Ansari described the strain it placed on his wife and children, who had to live with the anxiety of knowing their father's work could draw unwanted attention from state authorities.
"When you do this kind of work, it doesn't just affect you," he said. "Your family feel it too – every stop, every stare, every time the doorbell rings unexpectedly."
'Everyone deserves a lawyer'
Since the start of the Hamas case, Ansari said he has received hundreds of death threats and been forced to adopt security measures to protect his family.
But he stands by the fundamental importance of his work.
"If people lose the right to be represented then what are lawyers for? Are we just here for people who haven't committed crimes?" said Ansari.
"Paedophiles, terrorists, murderers – they all have lawyers. War criminals have lawyers. [Israeli Prime Minister] Benjamin Netanyahu has got a legal team and he deserves a legal team. Everyone deserves a lawyer. It's a right to representation."
His legal challenge raises pressing questions about how Schedule 7 interferes with solicitor-client privilege, and whether the power – which allows the authorities to compel individuals to hand over their devices without suspicion – can ever be compatible with fundamental rights.
Under existing law, legal privilege is protected information. However, lawyers and civil liberties groups have warned that Schedule 7 grants the police broad powers to seize and search digital devices, often without adequate safeguards for privileged or journalistic material.
Ansari said the experience left him convinced that authorities are using it not for security purposes but to intimidate those who question state policies.

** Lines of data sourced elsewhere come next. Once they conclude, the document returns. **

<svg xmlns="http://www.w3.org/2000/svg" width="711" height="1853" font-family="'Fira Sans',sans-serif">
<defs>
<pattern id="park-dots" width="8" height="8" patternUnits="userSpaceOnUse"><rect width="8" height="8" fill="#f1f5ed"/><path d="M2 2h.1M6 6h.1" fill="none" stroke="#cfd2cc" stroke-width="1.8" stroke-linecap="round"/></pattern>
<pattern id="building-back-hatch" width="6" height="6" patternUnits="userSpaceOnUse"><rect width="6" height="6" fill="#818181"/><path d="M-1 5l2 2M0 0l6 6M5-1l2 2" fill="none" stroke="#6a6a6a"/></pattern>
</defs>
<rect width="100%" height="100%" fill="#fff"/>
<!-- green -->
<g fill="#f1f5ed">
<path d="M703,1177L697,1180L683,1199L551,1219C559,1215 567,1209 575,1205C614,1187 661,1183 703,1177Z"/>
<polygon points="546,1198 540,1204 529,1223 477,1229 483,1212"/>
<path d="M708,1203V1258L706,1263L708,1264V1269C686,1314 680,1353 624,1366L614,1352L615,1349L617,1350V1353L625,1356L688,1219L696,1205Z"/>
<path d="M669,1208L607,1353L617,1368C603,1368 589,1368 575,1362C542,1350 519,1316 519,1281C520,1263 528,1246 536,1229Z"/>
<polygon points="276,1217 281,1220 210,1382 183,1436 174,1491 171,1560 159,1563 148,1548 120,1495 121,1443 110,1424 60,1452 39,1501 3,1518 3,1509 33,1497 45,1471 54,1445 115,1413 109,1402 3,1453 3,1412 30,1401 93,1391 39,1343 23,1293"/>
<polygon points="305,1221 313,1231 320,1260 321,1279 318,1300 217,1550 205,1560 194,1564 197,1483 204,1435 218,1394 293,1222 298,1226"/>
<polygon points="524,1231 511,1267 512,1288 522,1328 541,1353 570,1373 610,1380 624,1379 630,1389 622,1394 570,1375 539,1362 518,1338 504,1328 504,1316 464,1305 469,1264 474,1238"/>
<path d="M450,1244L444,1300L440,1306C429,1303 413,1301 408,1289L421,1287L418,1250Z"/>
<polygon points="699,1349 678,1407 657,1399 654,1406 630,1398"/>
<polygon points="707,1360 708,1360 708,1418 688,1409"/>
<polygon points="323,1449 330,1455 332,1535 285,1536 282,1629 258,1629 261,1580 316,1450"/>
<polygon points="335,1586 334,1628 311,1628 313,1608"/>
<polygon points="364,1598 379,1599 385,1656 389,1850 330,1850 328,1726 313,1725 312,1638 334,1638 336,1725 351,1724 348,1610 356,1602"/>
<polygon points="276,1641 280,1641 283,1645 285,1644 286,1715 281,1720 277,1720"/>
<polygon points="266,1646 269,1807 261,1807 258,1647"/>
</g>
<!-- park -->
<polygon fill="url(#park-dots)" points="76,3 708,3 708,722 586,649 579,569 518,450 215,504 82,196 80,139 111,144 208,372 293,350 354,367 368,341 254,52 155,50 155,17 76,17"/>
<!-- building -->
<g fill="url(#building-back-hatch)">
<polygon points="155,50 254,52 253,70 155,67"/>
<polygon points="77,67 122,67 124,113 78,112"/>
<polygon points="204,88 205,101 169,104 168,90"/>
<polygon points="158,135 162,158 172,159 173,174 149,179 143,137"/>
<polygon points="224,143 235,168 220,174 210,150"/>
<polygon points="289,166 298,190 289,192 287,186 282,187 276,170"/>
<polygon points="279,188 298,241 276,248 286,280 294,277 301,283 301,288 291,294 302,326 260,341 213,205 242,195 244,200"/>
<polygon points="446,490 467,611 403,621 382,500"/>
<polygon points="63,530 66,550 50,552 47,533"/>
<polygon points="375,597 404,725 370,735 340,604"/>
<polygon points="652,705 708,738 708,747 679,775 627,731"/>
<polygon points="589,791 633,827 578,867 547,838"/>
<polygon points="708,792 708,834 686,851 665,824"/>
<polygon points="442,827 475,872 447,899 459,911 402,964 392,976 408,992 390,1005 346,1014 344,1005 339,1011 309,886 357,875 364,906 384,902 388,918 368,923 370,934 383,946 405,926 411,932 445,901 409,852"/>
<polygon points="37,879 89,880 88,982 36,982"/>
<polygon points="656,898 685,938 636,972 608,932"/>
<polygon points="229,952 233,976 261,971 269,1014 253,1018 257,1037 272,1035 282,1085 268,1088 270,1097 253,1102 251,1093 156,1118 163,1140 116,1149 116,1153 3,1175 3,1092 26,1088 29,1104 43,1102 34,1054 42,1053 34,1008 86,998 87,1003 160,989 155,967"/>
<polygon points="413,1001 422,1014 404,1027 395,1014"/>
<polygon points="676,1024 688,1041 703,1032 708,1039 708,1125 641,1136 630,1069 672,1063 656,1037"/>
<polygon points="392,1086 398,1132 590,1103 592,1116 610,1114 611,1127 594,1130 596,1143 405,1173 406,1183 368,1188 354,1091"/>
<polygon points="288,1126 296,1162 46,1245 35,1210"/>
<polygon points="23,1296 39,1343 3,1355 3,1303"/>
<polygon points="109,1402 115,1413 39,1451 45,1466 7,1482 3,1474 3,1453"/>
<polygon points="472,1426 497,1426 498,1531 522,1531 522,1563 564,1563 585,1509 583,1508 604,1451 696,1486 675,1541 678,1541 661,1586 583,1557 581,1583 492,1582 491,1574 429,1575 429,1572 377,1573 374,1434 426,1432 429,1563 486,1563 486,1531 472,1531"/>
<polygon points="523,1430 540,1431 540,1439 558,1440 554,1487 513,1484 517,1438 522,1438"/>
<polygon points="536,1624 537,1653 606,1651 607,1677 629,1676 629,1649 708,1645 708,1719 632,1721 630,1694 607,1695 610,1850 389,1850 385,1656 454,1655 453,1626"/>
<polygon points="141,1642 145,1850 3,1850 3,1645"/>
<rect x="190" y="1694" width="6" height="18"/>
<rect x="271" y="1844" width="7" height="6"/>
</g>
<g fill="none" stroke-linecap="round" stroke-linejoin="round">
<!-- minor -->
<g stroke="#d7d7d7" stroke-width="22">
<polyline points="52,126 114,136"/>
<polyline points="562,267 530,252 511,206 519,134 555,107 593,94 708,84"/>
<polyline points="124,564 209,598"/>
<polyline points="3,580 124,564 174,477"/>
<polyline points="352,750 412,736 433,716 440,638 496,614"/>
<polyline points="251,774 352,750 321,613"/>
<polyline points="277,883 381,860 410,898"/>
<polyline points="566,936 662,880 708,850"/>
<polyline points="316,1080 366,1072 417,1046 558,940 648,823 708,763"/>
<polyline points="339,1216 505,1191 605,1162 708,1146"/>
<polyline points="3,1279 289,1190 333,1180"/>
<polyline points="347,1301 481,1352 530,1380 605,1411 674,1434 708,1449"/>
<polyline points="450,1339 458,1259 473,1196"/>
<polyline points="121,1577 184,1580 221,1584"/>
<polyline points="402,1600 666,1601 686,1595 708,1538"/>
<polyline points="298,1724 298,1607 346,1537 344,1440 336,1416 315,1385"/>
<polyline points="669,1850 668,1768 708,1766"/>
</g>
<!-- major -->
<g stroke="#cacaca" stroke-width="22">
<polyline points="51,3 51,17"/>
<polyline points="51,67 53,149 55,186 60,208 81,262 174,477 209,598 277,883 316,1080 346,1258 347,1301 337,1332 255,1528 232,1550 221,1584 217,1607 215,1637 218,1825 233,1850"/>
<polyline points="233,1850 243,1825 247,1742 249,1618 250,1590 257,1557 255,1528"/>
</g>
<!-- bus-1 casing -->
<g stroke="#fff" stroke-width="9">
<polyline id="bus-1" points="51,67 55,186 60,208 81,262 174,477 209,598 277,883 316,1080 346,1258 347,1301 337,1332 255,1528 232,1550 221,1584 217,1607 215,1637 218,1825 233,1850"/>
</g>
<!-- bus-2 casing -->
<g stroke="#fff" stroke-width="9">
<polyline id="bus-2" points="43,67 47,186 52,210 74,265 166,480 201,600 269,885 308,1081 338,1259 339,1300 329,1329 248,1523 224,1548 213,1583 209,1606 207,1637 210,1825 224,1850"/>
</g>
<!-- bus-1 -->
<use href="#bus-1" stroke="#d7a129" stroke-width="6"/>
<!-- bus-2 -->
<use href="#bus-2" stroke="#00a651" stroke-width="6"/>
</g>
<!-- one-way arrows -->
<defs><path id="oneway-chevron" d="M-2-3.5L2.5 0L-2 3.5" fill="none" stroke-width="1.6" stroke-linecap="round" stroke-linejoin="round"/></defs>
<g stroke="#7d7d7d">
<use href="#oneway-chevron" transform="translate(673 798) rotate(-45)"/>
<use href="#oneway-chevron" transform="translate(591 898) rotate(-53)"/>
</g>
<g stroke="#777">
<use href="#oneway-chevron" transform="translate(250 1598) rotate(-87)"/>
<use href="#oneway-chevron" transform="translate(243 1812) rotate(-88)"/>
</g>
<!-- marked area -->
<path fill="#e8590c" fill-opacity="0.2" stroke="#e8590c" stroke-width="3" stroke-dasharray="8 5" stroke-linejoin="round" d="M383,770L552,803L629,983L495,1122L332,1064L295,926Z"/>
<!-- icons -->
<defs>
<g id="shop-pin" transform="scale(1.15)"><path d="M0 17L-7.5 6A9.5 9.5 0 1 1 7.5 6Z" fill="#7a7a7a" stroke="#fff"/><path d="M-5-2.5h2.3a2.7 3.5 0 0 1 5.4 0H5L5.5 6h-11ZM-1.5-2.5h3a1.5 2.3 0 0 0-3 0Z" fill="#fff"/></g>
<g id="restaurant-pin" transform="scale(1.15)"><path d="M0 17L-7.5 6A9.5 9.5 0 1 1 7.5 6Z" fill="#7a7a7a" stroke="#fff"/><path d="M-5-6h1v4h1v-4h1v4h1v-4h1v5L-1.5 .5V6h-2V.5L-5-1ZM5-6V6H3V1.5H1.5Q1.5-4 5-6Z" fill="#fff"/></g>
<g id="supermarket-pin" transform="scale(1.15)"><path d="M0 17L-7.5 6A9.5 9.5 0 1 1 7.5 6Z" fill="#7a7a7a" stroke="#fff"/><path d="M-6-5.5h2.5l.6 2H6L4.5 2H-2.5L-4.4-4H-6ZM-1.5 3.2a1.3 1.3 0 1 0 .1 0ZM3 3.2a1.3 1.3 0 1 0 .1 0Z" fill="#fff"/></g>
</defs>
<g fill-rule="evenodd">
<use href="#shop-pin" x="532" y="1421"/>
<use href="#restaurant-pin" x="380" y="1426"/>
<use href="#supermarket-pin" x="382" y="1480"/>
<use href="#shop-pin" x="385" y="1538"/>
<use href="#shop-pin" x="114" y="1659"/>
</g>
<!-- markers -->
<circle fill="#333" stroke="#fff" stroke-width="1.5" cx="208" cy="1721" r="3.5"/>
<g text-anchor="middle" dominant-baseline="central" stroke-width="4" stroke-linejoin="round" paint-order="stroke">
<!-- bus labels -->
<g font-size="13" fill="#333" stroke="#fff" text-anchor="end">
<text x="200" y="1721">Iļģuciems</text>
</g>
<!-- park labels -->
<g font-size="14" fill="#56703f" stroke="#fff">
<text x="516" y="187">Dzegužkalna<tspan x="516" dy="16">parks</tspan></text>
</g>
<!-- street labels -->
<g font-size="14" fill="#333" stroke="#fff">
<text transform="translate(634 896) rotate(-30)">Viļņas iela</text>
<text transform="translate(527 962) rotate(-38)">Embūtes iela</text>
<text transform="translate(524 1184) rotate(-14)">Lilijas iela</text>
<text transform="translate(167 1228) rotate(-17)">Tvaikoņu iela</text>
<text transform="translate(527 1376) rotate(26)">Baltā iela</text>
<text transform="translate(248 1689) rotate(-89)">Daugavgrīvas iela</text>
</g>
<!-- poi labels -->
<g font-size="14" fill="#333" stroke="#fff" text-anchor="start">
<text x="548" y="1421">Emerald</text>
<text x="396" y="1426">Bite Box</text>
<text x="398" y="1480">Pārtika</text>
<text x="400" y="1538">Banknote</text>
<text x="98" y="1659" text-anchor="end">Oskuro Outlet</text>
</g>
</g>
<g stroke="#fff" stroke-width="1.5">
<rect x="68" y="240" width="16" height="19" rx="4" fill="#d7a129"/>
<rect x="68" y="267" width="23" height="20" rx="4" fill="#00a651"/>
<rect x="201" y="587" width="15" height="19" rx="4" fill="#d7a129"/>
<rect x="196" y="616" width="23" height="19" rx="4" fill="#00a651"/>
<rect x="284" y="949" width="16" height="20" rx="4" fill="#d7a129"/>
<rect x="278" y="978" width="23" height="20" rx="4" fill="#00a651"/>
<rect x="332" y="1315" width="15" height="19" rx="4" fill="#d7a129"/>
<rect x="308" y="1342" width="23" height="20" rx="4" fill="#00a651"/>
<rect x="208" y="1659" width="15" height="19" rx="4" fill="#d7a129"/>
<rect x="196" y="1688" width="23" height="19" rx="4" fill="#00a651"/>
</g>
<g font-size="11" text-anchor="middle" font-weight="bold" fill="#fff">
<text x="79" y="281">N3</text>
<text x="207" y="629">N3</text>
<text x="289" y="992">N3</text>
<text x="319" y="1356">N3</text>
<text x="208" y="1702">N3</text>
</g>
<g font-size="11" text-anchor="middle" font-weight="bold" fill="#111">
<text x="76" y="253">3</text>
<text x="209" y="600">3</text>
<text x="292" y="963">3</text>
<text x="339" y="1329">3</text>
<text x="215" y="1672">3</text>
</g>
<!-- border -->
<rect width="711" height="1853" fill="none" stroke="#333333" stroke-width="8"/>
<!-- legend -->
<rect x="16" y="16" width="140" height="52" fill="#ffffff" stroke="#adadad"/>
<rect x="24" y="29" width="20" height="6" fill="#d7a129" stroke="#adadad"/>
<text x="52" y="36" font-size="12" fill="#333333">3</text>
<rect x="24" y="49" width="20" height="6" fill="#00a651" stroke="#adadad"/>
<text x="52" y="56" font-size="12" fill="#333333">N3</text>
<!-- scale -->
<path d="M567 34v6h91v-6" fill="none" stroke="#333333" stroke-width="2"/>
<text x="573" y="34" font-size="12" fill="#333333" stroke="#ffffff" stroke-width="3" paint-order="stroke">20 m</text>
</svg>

"The point of Schedule 7 isn't to find terrorists at ports," he said. "It's to remind people like me that the state is watching – that you can be stopped, searched, and humiliated at any time if you speak out."
For Ansari, the Holyhead stop was never just about him and his phone. It revealed far more, he believes, about the kind of country the UK is becoming - and whether the law will continue to protect citizens' fundamental rights.
"The more space you surrender to the state because it doesn't affect you personally at that moment in time, the more authoritarian the government becomes," he said.
"Don't be silenced. Your voice is your power. They try to silence your voice because it's effective. And I think what you need to do is escalate."